* _Written task_
In the listing below, find the line that contains "vfov_deg: 29.7" and the line that contains "focal_35mm: 115". Quote both and every line between them, exactly, and nothing more.

* _Records supplied_
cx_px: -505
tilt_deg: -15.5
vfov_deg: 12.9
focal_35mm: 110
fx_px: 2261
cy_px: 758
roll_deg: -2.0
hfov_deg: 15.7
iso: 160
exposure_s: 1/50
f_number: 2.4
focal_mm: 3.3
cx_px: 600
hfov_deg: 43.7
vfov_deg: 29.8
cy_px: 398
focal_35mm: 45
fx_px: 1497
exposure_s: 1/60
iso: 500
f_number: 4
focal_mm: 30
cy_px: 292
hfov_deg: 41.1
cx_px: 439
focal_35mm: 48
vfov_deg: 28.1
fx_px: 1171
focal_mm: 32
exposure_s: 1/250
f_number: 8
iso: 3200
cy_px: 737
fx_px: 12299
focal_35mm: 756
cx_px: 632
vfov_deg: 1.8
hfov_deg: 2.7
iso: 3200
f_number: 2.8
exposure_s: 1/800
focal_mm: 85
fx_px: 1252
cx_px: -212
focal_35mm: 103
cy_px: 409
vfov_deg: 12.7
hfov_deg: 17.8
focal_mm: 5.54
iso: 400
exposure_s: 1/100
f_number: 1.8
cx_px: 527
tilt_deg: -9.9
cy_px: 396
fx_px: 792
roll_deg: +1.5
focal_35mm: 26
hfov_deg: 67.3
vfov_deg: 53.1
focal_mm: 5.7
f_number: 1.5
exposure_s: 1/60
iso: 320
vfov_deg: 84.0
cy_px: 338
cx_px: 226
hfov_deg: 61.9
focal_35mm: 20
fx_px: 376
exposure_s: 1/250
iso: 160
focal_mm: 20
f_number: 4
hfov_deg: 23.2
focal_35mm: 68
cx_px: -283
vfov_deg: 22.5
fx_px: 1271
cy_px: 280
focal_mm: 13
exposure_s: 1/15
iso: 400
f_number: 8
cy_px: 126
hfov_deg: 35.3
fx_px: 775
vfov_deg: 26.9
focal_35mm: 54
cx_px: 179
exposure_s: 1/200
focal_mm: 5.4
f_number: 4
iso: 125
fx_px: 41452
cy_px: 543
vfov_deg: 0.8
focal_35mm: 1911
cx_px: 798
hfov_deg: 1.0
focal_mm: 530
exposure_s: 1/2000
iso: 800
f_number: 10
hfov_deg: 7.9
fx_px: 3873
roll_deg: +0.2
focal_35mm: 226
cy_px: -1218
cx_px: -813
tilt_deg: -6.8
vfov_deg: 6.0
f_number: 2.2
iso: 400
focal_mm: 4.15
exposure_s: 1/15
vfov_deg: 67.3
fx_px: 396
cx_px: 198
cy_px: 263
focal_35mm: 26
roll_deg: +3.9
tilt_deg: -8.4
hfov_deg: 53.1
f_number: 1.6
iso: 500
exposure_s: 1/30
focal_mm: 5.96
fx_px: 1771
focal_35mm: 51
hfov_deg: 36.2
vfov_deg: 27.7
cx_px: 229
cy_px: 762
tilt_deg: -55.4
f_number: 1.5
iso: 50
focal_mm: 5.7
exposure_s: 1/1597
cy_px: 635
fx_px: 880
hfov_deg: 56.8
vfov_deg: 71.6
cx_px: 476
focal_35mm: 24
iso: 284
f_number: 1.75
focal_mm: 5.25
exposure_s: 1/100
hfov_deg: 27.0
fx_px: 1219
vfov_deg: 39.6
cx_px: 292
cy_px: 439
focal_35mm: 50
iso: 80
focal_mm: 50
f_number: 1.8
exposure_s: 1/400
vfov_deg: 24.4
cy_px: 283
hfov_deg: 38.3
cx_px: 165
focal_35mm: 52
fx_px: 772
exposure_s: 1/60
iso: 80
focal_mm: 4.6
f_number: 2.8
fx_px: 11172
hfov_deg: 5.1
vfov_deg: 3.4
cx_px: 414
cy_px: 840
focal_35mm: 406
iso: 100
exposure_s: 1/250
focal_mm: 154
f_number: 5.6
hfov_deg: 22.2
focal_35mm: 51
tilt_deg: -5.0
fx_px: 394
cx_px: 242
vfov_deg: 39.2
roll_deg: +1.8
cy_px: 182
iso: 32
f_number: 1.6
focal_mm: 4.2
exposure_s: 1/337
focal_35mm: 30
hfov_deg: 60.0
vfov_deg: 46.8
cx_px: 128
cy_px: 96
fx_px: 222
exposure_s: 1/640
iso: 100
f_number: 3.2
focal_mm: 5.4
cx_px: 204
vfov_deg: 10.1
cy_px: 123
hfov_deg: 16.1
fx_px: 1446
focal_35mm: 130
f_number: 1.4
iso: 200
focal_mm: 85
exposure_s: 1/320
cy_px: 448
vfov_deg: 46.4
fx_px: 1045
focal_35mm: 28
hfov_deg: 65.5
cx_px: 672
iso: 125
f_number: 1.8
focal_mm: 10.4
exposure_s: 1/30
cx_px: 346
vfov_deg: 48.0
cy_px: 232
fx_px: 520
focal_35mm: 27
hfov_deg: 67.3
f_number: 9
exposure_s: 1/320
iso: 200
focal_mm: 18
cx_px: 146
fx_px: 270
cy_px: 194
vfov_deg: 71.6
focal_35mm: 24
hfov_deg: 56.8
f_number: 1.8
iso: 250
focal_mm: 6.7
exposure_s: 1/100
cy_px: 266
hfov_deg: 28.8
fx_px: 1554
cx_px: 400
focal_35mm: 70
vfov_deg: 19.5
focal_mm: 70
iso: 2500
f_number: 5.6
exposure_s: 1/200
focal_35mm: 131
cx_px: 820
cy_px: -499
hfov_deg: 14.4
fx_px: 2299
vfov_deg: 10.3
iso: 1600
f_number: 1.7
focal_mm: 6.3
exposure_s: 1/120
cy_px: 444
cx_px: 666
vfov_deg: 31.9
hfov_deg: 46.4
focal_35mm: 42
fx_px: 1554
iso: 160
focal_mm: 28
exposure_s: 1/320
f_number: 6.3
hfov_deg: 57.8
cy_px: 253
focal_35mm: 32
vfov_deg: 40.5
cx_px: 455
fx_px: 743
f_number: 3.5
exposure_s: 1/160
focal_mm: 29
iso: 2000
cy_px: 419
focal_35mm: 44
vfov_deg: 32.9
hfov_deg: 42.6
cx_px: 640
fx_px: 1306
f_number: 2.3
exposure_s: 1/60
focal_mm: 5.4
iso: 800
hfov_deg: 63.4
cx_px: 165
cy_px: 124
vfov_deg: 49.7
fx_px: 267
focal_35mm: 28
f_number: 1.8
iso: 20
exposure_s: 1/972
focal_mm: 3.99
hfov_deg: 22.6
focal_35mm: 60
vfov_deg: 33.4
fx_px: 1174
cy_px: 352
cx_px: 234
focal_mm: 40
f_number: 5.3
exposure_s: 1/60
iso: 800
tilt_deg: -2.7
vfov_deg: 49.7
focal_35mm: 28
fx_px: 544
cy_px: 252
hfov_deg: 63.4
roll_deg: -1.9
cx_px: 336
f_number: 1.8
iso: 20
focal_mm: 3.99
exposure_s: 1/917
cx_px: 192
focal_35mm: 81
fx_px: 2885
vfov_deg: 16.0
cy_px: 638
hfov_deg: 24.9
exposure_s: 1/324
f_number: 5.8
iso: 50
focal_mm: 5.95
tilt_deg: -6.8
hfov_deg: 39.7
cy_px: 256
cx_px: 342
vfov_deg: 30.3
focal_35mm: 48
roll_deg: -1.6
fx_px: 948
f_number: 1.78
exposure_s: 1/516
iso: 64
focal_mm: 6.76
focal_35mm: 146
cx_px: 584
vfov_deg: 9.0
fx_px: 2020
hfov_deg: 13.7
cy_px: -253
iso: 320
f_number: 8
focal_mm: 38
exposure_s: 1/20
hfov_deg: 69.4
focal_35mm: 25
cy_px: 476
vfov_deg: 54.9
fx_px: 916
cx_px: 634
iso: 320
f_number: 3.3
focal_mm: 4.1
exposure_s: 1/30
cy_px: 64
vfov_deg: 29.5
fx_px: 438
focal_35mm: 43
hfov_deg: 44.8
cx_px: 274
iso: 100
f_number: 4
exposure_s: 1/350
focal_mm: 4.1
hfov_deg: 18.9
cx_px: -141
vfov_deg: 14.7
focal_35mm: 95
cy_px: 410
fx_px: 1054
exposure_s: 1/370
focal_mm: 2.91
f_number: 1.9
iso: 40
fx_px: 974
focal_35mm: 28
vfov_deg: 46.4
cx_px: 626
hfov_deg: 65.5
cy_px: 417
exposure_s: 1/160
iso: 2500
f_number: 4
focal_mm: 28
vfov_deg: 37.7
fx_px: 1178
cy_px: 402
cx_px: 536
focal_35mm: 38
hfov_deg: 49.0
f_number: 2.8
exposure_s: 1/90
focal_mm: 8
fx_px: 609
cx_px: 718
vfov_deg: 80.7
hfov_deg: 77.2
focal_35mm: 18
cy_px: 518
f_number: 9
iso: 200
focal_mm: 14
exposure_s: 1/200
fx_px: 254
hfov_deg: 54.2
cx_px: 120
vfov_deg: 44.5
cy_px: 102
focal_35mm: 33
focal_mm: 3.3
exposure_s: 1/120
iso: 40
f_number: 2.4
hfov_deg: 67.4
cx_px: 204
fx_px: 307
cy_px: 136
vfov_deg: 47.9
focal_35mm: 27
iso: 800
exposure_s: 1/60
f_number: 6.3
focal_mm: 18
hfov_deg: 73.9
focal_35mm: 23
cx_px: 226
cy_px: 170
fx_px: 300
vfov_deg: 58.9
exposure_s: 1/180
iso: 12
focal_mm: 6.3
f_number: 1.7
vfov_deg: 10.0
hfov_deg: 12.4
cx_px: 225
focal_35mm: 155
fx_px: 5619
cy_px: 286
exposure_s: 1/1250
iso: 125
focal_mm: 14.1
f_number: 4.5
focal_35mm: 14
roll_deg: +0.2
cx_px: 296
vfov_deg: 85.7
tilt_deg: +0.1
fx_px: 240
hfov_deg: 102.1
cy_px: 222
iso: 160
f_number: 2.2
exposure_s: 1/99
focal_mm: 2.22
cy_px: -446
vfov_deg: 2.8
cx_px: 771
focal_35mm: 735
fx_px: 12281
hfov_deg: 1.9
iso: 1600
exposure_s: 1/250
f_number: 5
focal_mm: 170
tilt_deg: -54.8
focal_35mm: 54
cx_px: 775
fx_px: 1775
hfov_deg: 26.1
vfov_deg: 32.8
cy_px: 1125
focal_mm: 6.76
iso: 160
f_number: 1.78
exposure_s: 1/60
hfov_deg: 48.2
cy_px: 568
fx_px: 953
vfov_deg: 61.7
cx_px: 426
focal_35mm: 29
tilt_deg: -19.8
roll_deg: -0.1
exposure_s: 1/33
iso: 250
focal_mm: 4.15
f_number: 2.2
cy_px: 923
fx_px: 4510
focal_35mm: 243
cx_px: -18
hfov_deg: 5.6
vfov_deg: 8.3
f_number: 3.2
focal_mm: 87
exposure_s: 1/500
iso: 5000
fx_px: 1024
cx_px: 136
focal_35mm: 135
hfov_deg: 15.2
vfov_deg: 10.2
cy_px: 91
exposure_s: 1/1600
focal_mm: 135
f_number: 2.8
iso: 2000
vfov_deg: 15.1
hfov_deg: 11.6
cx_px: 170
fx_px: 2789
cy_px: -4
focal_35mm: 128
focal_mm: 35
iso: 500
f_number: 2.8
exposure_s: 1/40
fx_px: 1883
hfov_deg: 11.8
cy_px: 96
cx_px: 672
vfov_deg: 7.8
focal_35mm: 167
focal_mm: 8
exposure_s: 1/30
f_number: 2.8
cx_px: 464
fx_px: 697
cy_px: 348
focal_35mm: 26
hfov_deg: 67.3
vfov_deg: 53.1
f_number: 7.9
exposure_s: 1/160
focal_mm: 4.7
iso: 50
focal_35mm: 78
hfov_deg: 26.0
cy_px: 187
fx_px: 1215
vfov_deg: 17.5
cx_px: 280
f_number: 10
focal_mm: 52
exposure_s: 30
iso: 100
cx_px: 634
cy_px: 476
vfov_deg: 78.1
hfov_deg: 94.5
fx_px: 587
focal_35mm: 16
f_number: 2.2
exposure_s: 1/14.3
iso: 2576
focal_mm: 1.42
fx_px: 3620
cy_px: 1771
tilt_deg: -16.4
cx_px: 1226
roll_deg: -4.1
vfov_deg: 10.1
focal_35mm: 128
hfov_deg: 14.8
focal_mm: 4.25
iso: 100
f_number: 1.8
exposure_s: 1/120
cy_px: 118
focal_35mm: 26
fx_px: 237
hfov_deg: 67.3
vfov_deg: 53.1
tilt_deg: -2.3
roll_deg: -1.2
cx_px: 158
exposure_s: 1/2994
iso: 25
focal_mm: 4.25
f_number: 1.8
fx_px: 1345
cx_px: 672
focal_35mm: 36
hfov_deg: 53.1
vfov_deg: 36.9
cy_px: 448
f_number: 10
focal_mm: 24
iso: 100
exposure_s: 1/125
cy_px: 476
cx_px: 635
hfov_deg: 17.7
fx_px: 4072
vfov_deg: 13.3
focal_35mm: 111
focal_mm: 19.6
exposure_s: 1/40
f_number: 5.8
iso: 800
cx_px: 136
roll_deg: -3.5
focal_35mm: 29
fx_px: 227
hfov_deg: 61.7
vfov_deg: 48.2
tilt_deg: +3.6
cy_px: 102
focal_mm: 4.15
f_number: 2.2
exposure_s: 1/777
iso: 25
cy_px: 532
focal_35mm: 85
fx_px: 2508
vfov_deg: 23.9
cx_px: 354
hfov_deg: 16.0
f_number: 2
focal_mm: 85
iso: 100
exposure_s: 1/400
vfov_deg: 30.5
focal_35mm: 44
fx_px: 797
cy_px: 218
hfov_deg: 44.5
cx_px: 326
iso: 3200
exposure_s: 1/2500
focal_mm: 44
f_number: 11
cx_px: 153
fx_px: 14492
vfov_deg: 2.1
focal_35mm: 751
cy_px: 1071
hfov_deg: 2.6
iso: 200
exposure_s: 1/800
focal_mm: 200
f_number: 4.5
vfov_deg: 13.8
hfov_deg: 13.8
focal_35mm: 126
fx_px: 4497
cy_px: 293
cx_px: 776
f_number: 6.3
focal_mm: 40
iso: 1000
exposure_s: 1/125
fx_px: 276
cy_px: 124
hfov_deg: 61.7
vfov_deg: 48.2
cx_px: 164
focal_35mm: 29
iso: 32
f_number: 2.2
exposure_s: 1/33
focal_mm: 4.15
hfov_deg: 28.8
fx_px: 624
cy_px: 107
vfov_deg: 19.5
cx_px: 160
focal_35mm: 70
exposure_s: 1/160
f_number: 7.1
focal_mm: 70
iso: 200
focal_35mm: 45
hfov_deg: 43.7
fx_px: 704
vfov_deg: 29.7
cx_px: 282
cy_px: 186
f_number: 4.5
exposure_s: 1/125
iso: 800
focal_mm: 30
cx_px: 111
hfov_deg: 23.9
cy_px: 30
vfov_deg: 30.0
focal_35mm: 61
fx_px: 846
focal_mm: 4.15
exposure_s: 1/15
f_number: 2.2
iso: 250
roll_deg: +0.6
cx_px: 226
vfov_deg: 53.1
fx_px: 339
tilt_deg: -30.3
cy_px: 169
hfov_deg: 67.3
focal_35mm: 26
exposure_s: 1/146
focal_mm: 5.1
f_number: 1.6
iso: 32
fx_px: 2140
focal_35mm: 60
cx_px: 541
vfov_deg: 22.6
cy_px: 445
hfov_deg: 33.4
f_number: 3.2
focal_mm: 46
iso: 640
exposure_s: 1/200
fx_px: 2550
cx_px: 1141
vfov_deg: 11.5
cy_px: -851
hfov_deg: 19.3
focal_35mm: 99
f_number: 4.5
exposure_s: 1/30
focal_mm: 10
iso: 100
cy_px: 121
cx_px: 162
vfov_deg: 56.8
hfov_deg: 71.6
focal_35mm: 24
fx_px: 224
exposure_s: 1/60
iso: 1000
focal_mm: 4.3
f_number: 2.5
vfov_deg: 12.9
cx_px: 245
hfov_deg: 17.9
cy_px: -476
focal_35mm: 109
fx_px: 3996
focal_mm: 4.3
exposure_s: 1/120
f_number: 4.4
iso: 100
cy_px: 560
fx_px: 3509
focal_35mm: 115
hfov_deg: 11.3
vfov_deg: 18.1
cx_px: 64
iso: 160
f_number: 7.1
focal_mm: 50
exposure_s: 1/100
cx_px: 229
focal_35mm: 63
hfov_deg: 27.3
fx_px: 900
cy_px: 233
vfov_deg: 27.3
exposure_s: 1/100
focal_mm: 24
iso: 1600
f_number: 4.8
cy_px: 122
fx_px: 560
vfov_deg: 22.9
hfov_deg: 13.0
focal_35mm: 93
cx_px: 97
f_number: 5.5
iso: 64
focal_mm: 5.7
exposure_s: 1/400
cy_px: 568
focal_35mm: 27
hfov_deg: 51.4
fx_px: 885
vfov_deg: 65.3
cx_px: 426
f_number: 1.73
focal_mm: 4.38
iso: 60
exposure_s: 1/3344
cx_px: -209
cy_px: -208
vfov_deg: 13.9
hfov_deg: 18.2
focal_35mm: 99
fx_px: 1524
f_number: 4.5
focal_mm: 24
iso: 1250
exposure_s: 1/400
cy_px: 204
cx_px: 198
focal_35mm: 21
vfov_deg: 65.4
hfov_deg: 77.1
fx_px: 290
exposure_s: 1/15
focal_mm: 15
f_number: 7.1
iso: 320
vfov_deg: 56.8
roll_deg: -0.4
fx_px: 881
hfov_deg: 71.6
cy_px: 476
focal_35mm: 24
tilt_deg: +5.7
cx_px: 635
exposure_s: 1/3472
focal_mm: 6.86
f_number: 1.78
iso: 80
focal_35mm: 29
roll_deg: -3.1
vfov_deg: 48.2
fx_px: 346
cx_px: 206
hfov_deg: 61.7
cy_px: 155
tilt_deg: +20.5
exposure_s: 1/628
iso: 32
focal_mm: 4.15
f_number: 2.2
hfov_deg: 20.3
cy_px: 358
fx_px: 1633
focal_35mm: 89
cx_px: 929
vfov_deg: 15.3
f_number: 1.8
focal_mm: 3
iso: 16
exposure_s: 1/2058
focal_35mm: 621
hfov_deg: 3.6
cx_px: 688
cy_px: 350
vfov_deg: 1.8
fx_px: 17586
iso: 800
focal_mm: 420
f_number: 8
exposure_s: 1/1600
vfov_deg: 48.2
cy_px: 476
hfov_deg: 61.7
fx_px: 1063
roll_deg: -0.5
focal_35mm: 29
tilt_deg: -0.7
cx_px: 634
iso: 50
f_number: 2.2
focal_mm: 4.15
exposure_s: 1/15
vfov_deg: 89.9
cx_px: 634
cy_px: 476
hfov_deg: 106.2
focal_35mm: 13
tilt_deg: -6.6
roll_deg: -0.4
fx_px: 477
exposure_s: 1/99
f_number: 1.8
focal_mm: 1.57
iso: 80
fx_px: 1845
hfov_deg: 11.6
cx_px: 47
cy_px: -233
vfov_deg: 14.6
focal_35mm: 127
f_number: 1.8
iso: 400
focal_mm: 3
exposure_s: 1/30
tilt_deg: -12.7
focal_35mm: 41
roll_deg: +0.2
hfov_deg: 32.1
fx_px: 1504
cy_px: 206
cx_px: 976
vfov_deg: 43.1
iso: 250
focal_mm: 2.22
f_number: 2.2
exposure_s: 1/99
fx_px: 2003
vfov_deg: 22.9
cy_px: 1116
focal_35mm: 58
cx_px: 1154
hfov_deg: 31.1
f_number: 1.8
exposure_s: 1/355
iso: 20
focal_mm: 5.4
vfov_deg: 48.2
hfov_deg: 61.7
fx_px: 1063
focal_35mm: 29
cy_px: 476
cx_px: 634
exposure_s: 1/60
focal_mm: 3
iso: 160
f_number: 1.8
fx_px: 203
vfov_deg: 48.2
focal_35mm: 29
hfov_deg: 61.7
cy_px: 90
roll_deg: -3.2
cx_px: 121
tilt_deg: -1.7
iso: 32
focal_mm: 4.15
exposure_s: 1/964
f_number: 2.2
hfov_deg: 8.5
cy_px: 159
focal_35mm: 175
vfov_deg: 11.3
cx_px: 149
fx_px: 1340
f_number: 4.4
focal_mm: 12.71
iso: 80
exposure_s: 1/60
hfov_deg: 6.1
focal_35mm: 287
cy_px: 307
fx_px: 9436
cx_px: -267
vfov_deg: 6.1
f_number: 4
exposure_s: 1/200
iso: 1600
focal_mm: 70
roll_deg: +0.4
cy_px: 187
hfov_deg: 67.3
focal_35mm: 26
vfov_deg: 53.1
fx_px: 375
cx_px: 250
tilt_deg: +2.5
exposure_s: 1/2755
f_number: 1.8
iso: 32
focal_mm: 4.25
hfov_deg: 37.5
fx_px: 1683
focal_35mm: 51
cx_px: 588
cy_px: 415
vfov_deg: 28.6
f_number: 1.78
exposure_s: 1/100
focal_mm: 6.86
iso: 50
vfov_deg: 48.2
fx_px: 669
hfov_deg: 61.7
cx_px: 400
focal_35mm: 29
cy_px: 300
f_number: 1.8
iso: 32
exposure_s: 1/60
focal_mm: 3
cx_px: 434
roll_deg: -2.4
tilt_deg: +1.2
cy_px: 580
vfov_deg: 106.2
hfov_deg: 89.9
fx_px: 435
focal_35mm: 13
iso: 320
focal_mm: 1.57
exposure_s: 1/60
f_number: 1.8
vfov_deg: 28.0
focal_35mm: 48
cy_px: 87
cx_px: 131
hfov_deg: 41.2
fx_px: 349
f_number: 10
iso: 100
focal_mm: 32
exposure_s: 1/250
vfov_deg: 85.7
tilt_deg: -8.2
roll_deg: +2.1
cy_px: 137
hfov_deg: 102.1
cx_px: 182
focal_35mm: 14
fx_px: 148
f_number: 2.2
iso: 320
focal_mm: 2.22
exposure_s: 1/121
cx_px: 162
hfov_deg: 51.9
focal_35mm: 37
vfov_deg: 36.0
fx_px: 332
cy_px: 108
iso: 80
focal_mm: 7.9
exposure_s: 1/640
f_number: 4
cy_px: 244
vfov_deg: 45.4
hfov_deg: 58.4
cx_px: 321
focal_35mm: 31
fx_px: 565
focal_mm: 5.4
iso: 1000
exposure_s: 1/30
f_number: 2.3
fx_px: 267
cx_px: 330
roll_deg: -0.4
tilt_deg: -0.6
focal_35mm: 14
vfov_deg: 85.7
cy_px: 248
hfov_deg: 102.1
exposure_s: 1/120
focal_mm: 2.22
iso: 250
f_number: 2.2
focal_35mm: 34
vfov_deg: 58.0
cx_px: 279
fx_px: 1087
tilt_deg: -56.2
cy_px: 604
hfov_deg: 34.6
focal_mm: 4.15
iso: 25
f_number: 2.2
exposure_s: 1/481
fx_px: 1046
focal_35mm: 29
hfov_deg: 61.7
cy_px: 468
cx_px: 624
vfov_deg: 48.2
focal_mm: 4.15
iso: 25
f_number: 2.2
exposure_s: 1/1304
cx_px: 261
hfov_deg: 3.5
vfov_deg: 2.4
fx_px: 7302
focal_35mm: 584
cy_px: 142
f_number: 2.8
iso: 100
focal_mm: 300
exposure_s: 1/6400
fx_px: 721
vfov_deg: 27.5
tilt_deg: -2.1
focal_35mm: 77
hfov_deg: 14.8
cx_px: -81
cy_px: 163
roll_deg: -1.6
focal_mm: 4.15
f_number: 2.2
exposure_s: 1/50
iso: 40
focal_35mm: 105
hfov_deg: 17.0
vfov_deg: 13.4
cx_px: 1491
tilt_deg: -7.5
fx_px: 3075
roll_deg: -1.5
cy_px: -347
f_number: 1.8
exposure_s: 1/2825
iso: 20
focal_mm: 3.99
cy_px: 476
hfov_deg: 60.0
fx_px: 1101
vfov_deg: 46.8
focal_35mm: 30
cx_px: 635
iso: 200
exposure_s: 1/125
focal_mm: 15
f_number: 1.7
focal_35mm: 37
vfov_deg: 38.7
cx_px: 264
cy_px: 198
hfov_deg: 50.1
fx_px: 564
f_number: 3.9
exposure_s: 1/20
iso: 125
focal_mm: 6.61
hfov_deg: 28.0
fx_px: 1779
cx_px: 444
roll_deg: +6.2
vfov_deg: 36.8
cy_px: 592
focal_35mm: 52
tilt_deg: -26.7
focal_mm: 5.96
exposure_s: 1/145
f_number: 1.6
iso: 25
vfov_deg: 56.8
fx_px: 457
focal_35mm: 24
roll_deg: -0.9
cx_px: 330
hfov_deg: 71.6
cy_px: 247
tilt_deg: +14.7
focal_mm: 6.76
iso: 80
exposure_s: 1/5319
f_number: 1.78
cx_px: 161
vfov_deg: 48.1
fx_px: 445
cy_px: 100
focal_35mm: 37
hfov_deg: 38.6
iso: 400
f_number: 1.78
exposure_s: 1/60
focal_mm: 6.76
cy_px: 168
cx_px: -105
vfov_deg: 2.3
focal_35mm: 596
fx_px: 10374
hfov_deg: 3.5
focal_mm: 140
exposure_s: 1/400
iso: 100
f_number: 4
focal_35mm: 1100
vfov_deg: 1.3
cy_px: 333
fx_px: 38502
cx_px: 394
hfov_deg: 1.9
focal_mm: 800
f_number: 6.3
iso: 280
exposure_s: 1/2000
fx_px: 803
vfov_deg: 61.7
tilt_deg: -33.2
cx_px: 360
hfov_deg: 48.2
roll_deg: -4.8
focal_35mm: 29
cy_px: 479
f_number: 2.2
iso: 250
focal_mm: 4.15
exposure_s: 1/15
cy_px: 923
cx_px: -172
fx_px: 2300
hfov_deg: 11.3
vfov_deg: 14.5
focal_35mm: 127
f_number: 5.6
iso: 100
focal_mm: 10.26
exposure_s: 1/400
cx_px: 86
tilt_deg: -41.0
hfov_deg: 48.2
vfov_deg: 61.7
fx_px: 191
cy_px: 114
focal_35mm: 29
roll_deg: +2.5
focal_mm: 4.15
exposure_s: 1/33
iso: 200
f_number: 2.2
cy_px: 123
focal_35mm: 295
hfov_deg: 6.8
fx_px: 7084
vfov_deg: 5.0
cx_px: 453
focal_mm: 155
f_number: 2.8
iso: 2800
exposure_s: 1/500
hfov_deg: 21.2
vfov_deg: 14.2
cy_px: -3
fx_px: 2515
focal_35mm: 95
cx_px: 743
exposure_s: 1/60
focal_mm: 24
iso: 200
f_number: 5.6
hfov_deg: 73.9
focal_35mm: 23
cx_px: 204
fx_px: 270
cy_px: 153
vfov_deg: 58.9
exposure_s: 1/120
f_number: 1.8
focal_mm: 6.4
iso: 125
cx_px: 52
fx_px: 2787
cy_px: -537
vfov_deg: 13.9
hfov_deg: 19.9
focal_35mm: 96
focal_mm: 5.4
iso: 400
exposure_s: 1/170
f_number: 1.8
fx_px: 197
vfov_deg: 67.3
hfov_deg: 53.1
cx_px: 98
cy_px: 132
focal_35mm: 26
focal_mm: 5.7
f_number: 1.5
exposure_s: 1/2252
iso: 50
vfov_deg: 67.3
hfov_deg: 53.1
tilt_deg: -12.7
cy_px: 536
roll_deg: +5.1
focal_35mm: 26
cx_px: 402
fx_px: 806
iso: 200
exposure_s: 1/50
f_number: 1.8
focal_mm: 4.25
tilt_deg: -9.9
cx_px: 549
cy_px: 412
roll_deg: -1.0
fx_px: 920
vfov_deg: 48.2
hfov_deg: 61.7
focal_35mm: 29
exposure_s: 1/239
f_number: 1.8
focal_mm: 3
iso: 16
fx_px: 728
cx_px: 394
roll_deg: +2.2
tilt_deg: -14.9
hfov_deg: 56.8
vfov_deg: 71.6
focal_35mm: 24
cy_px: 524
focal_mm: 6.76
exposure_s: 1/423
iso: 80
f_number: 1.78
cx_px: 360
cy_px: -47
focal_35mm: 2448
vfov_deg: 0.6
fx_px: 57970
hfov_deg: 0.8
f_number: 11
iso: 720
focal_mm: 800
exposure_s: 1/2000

* _Result_
vfov_deg: 29.7
cx_px: 282
cy_px: 186
f_number: 4.5
exposure_s: 1/125
iso: 800
focal_mm: 30
cx_px: 111
hfov_deg: 23.9
cy_px: 30
vfov_deg: 30.0
focal_35mm: 61
fx_px: 846
focal_mm: 4.15
exposure_s: 1/15
f_number: 2.2
iso: 250
roll_deg: +0.6
cx_px: 226
vfov_deg: 53.1
fx_px: 339
tilt_deg: -30.3
cy_px: 169
hfov_deg: 67.3
focal_35mm: 26
exposure_s: 1/146
focal_mm: 5.1
f_number: 1.6
iso: 32
fx_px: 2140
focal_35mm: 60
cx_px: 541
vfov_deg: 22.6
cy_px: 445
hfov_deg: 33.4
f_number: 3.2
focal_mm: 46
iso: 640
exposure_s: 1/200
fx_px: 2550
cx_px: 1141
vfov_deg: 11.5
cy_px: -851
hfov_deg: 19.3
focal_35mm: 99
f_number: 4.5
exposure_s: 1/30
focal_mm: 10
iso: 100
cy_px: 121
cx_px: 162
vfov_deg: 56.8
hfov_deg: 71.6
focal_35mm: 24
fx_px: 224
exposure_s: 1/60
iso: 1000
focal_mm: 4.3
f_number: 2.5
vfov_deg: 12.9
cx_px: 245
hfov_deg: 17.9
cy_px: -476
focal_35mm: 109
fx_px: 3996
focal_mm: 4.3
exposure_s: 1/120
f_number: 4.4
iso: 100
cy_px: 560
fx_px: 3509
focal_35mm: 115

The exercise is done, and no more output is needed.